After nearly a decade selling gaming and console peripherals to gamers looking to spice up their systems, Atlanta-based KontrolFreek has been acquired by the international peripherals retailer SteelSeries.

Terms of the acquisition were undisclosed, but KontrolFreek has shipped more than 2 million units of its flagship product, which is available in over 9,000 retailers in 60 countries and can be found in over 16 online marketplaces.

That’s not bad for a company that was founded 11 years ago with a $50,000 check from BLH Venture Partners, the Atlanta-based investment firm co-founded by Billy L. Harbert and Ashish Mistry. Mistry, a co-founder of Virtex Networks and later an early team member at Air Defense.

Neither Harbert nor Mistry were much for gaming, but they did see the opportunity in selling peripherals to the folks who were, Mistry said in a direct message.

“Huge markets have large niches,” Mistry wrote.
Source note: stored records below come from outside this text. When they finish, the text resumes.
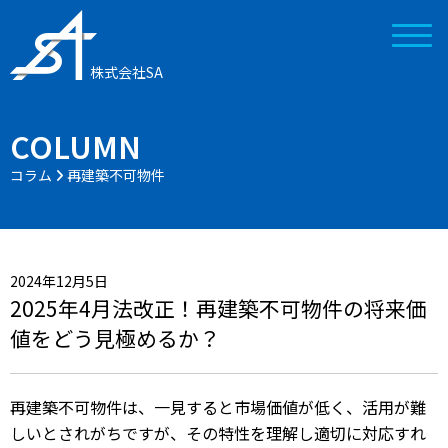
株式会社SA
COLUMN
コラム
再建築不可物件
2024年12月5日
2025年4月法改正！再建築不可物件の将来価
値をどう見極めるか？
再建築不可物件は、一見すると市場価値が低く、活用が難
しいとされがちですが、その特性を理解し適切に対応すれ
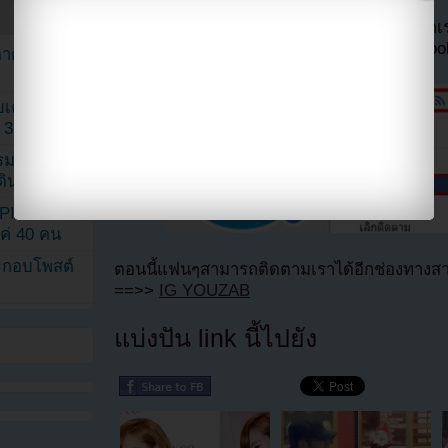
หากไม่ต้องการพลาดข่าวสารอย่างรวดเร็วจาก
ลืมติ๊ก
เลือกเห็นโพสต์ก่อนของเพจ Facebo
ตาด้วยภาพ
เค้กสั่งทำ
 3 เดือน
รรมดา
ดเดินตามรอย
KPINK แฟน
แค่ 40 คน
ระกอบโพสต์
ตอนนี้แฟนๆสามารถติดตามเราได้อีกช่องทางสา
==>>
IG YOUZAB
แบ่งปัน link นี้ไปยัง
By acquiring KontrolFreek, SteelSeries is further consolidating its position in the console gaming market by folding one of the leading sellers of high-performance controller accessories into its portfolio of products. Earlier this year, SteelSeries nabbed A-volute, which provides three dimensional sound systems for games.

SteelSeries also gets a vibrant user-generated media property in KontrolFreek’s FreekNation community, which boasts 4 million community members.

“With the next-generation consoles at the forefront of the gaming industry’s mind, there’s never been a better time to maximize our ability to provide the best gaming experiences and products to console gamers,” said Ehtisham Rabbani, CEO of SteelSeries. “With KontrolFreek’s expertise and global popularity, we know they’ll open new opportunities to entertain, delight, and assist new gamers across the world.”